Dad la cara, hijos de la peor estirpe. Mostraos antes de lanzar la estocada. Abandonad el sigilo. Emerged entre las sombras. Si matáis, que sea a cara descubierta. Hace ya décadas que lograsteis patente de corso para laminar las vidas más robustas. Vuestra impunidad se ha tornado tan pasmosa que ni siquiera es noticia.

Tenemos derecho a saber quién pulsa el botón. Los verdugos se lo pensarían dos veces si enfrentaran la mirada de quienes agonizamos en los restaurantes, las tiendas de ropa, las oficinas o las sucursales bancarias. A todos nos ha pasado. Cuando la brisa helada está a punto de inocularnos la enfermedad, balbuceamos la siguiente pregunta: "Disculpe, ¿puede bajar el aire acondicionado?". Y la respuesta es indefectiblemente la misma: "Voy a preguntar a ver si es posible".

¡A quién! ¡A quién le va a preguntar! Porque la respuesta siempre es "no", "el aire no se puede bajar". Y esa decisión -la de pisotear la confortabilidad del ecosistema- se toma en algún lugar. Imagino a aquel villano de James Bond, sentado en un despacho subterráneo, con la mano tersa sobre su gatito de angora, alimentándose de nuestras fiebres a través de cuatro o cinco monitores televisivos.

Los asesinos acondicionados practican la mejor de las crueldades, ésa que es irracional, que sólo se conduce por el dolor que genera. Para más inri, atacan con el pretexto del alivio. Incluso de la ética.
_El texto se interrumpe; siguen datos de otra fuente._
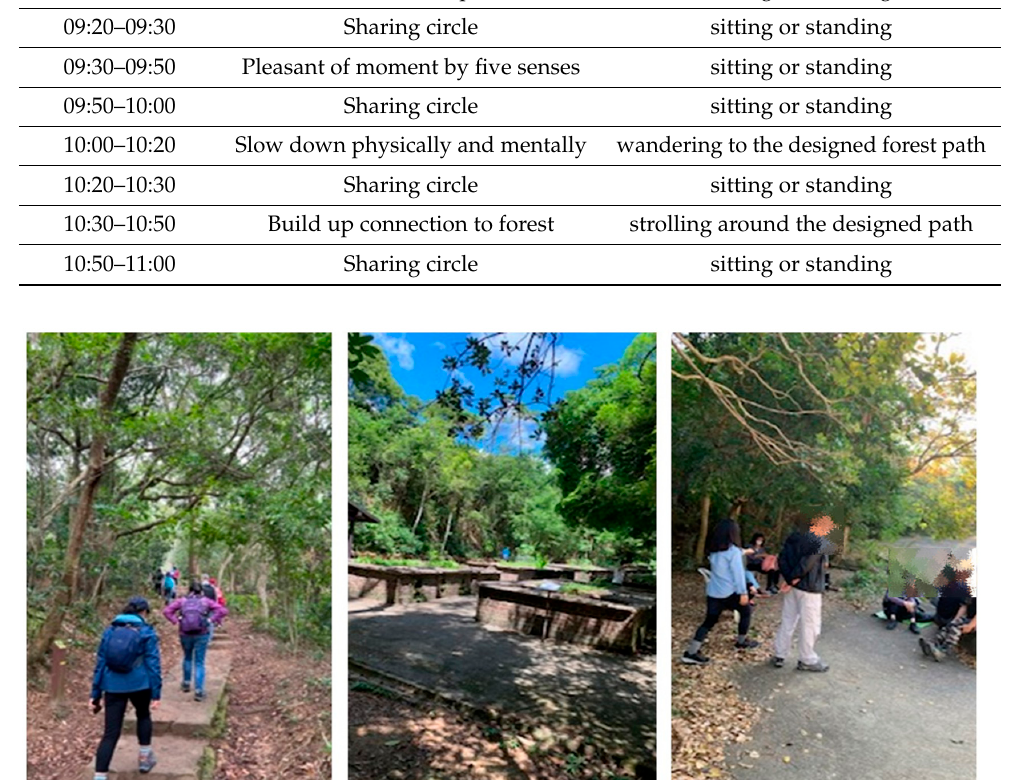
Table 1. Schedule of each forest visit.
Socavan el Estado de Derecho al grito de "hagamos una sociedad más acogedora".

Y, entonces, aplican el castigo: veinte grados cuando afuera hay cuarenta. Una gripe cuando ibas a viajar a Venecia, un catarrazo cuando ibas a besar a la mujer más hermosa, un sudor frío cuando ibas a retomar tu novela... O la muerte, en el peor de los casos. Siempre cuando era evitable, cuando la vida invitaba a ser vivida.
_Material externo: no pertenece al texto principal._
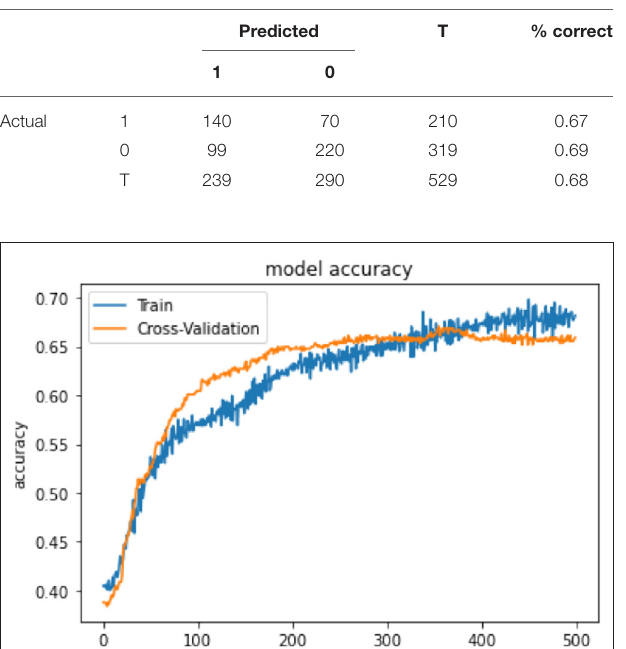
TABLE 14 | ANN confusion (classification) matrix—pooled data.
El aire acondicionado no es un arma de doble filo. No hay mayor falacia que ésa. Intenten identificar a alguien que haga un uso racional del instrumento. No lo conseguirán. Los monstruos plantan su maligna semilla en las víctimas que abrazan y, después, los usuarios particulares actúan en sus casas con el mismo modus operandi: quince grados cuando afuera son treinta.

Más allá de la irrefrenable psicosis, se esconde un peligro todavía mayor: la banalización del virus. Hace cincuenta años, el portador del catarro de verano irrumpía en la oficina envuelto en un halo de épica. Sus compañeros le miraban admirados, seguros de que la desacompasada enfermedad era fruto de haber hecho el amor bajo la lluvia o, en su defecto, haberse manifestado por la dignidad del ser en plena tormenta eléctrica.

El aire acondicionado mata, pero también pervierte esa sociedad moderna construida sobre tanta sangre, tantos cadáveres. Por favor, dad la cara. Emerged entre las sombras. Dadnos la oportunidad de librar la batalla.